O delegado John Castilho e um investigador identificado como Diego Gabriel, lotados na Delegacia Interativa de Polícia (DIP) de Manacapuru, foram presos preventivamente na manhã desta quarta-feira (26/8), em Manaus, suspeitos de envolvimento no roubo de R$ 800 mil e 30 quilos de ouro, ocorrido em Boa Vista, Roraima. A participação dos dois policiais civis no esquema ainda não foi detalhada pelas autoridades.

Em nota, a Polícia Civil do Amazonas (PC-AM) confirmou que acompanha a operação deflagrada pela Polícia Federal (PF), e informou que está colaborando com as investigações.

“A PC-AM reforça que não compactua com qualquer tipo de irregularidade ou desvio de conduta por parte de seus servidores. O caso também será encaminhado à Corregedoria-Geral do Sistema de Segurança Pública para a devida apuração da conduta dos servidores”, informou a corporação.

Falsa ação policial motivou prisões

As prisões em Manaus representam um novo desdobramento da investigação conduzida em Roraima sobre uma falsa ação policial montada para roubar dinheiro e ouro durante uma negociação. Até o momento, não foram divulgados detalhes sobre a suposta participação atribuída ao delegado e ao investigador amazonenses, nem houve informação sobre apreensão de materiais durante a ação.

O caso começou a ser investigado após o roubo registrado em 29 de março de 2026, na residência do influenciador Ivan Luiz Bastos Guimarães, conhecido como “Itz Ivan”, de 33 anos, no bairro Caçari, zona Leste de Boa Vista.

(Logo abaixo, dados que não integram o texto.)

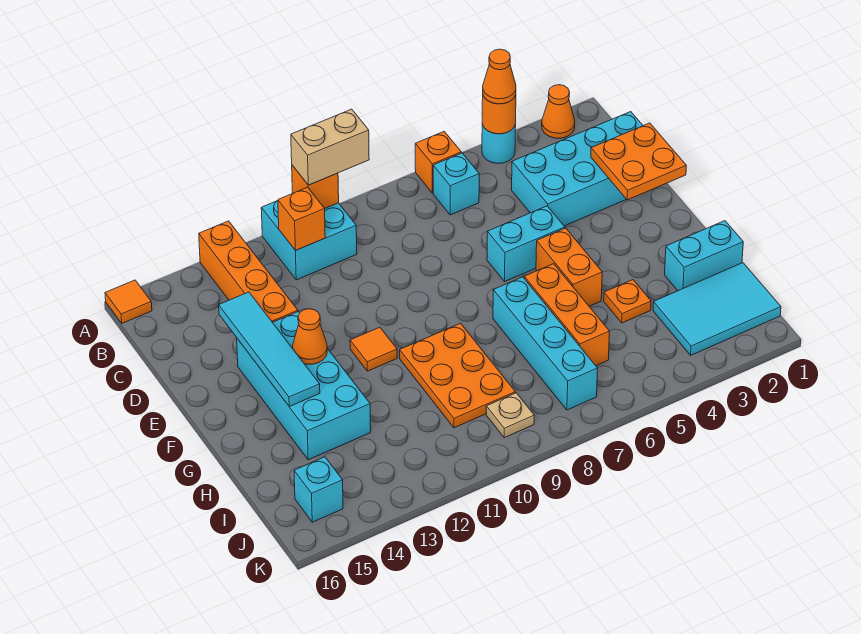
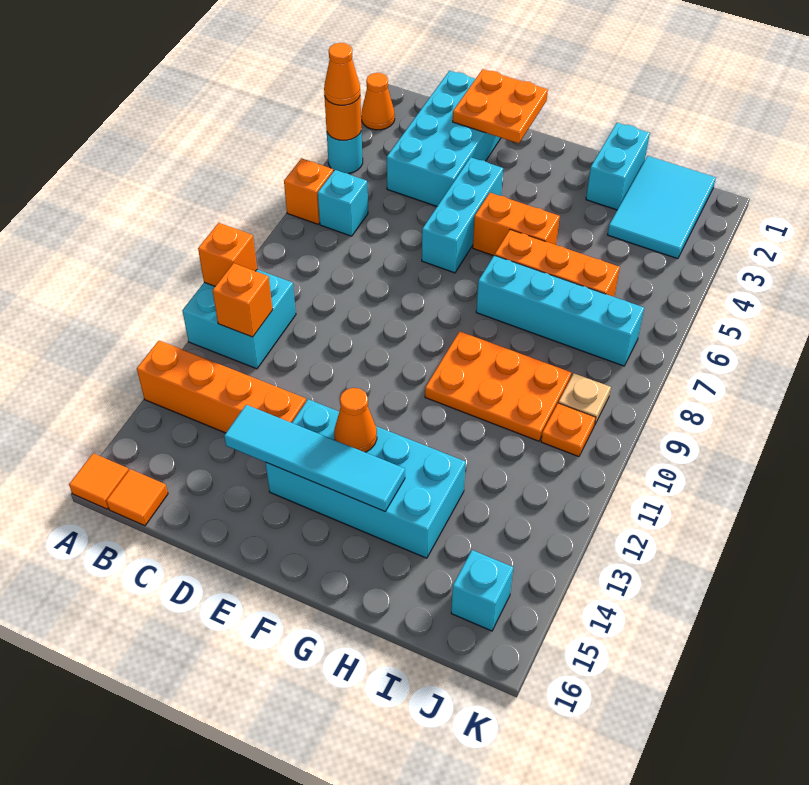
tan 1x2 brick [291,109,369,185] -> none
cyan 1x2 brick [487,206,565,281] -> cyan 1x3 brick [422,157,503,273]
orange 1x1 tile [350,327,397,371] -> orange 1x1 tile moved to [106,469,168,526]
orange 1x1 plate [604,280,651,323] -> orange 1x1 plate moved to [541,403,596,457]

Nas redes sociais, o influenciador acumulava cerca de 22,5 mil seguidores em plataformas como Instagram e Twitch, onde compartilhava principalmente conteúdos relacionados a jogos eletrônicos. Ele também já foi proprietário de uma academia em Boa Vista.

Segundo as investigações, Ivan atuava como intermediador em negociações de ouro, recebendo o minério de garimpeiros, buscando compradores e ficando com uma comissão pelas transações. No episódio investigado, porém, ele teria planejado uma emboscada para ficar tanto com a carga de ouro quanto com o dinheiro que seria entregue pelo comprador.

Para dar aparência de legalidade à ação, o grupo teria utilizado uma viatura oficial descaracterizada, armas, distintivos e roupas semelhantes às usadas por policiais civis. A investigação aponta ainda a participação de agentes do Amazonas e de policiais de Roraima na simulação da abordagem.